Fail-Safe Principles Explained
Understanding fail-safe principles is fundamental to designing effective safety systems. The core concept is elegantly simple: when a system fails, it must fail in a way that maintains or achieves a safe condition.
The Fail-Safe Philosophy
In practice, fail-safe design means that safety-critical circuits are typically “energized to run” systems—meaning the safe state is when power is removed. This approach applies to:
- Emergency Stop Circuits: When the circuit is broken (button pressed or fault detected), all dangerous motions stop immediately
- Light Curtains: When the light beam is interrupted, the safety system de-energizes the hazardous motion
- Safety Door Interlocks: Opening a guard door removes power from dangerous equipment
- Two-Hand Control Stations: Both hands must be engaged to operate hazardous machinery
Safety Integrity Levels (SIL) and Performance Levels (PL)

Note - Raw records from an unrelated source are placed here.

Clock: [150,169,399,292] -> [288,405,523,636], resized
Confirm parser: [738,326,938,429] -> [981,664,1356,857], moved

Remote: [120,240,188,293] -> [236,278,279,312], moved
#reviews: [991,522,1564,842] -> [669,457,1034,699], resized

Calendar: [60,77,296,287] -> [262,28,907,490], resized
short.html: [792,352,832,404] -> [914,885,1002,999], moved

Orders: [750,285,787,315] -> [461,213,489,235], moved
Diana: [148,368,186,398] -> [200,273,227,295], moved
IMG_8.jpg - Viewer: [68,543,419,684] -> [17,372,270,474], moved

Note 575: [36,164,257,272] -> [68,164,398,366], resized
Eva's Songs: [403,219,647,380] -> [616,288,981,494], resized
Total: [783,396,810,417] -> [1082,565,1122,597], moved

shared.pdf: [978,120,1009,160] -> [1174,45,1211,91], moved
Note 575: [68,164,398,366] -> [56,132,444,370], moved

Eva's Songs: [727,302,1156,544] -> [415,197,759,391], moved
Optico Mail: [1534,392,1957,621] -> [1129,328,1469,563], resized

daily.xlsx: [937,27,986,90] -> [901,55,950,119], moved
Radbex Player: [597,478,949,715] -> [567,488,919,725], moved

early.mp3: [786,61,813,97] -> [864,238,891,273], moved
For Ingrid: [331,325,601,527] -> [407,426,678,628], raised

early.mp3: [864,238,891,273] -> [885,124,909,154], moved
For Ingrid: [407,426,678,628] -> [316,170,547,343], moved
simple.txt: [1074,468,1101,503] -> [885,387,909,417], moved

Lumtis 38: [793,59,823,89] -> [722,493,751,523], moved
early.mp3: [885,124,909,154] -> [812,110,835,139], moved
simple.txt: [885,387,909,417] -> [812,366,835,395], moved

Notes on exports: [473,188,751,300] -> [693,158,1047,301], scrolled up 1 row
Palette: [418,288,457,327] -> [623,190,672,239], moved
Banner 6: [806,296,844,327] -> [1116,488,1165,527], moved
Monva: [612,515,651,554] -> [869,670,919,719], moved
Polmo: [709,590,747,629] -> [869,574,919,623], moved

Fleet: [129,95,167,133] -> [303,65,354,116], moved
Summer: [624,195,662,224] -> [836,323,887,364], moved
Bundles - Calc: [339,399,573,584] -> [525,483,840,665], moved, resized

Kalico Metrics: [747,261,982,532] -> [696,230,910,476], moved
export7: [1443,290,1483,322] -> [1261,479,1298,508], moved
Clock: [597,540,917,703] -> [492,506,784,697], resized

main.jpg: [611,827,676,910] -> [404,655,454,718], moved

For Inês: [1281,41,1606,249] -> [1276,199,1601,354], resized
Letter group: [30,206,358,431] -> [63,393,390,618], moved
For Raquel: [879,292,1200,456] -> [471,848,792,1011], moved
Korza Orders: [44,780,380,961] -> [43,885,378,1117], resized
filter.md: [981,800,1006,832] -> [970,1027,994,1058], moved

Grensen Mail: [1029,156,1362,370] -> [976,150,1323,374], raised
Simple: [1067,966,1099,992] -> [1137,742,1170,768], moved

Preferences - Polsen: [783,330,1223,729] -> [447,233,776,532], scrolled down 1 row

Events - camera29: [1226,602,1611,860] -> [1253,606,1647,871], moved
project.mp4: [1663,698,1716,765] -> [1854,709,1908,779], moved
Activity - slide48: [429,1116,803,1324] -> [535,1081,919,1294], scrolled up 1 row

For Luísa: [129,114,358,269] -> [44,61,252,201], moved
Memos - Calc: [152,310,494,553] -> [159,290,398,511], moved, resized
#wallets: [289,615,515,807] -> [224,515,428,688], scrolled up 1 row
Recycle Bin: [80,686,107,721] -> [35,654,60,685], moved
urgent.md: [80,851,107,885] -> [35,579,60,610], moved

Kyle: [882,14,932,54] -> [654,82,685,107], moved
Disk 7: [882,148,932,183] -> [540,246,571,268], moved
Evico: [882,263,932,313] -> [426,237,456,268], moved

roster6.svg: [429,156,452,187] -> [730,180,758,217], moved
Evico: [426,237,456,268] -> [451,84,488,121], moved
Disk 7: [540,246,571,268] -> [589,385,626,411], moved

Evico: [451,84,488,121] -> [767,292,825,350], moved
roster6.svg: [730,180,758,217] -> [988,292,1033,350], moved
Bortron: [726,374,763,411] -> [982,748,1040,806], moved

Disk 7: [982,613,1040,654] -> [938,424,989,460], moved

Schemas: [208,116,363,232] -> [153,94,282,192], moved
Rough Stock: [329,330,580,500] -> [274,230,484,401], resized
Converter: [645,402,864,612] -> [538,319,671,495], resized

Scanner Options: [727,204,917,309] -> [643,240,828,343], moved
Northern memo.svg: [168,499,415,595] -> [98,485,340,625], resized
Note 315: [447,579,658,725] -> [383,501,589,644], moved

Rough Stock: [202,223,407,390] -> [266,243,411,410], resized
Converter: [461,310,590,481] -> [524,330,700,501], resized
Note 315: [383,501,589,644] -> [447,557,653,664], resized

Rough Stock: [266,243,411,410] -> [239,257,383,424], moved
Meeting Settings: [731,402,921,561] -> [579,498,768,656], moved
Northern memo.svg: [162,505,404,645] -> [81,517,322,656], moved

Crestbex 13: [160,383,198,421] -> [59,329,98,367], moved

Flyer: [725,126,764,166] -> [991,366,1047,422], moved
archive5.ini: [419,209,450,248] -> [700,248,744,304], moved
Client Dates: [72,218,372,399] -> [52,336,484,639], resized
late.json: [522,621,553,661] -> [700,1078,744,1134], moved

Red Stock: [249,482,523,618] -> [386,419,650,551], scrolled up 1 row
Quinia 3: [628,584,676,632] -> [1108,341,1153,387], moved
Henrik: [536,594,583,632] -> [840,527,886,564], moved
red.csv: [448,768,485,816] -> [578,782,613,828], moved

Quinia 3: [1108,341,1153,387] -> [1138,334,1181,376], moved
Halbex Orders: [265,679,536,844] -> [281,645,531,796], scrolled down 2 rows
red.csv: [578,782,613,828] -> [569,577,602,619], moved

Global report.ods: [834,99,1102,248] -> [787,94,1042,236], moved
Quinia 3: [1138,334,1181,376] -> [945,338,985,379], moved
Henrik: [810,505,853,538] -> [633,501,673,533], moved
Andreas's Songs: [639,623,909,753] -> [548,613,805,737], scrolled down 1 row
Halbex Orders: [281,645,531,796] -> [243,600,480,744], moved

Safety standards define various levels of safety integrity, with SIL (IEC 61508/61511) used primarily in process industries and PL (ISO 13849) favored in machinery applications. Here’s a quick reference:
| Safety Level | Target PFH | Typical Applications | Architecture |
|---|---|---|---|
| SIL 1 / PL c | 10⁻⁵ to 10⁻⁶ | Simple guard doors, basic E-Stops | Single channel with testing |
| SIL 2 / PL d | 10⁻⁶ to 10⁻⁷ | Presses, robotics, conveyors | Dual channel with comparison |
| SIL 3 / PL e | 10⁻⁷ to 10⁻⁸ | Large presses, automated guided vehicles | Dual or quad redundant |
Implementation Best Practices
Successfully implementing a SIMATIC Safety system requires more than just technical knowledge—it demands a systematic approach that considers the entire safety lifecycle. Here are proven best practices for your safety project.
Step-by-Step Implementation Guide
-
Conduct a Thorough Risk Assessment
Before any hardware selection, perform a comprehensive risk assessment following ISO 12100 or relevant industry-specific standards. Identify all hazards, estimate severity and probability, and determine required safety performance levels. -
Define Safety Functions
Document each safety function separately: what triggers it, what it controls, and what the expected safe state should be. This becomes your safety requirement specification (SRS). -
Select Appropriate Hardware
Choose SIMATIC Safety components that meet or exceed your required SIL/PL. Always verify certification dates and ensure compatibility between all components. -
Program Using Certified Safety Blocks
Utilize Siemens’ library of certified F-blocks (fail-safe blocks) for common safety functions. This accelerates development and ensures compliance.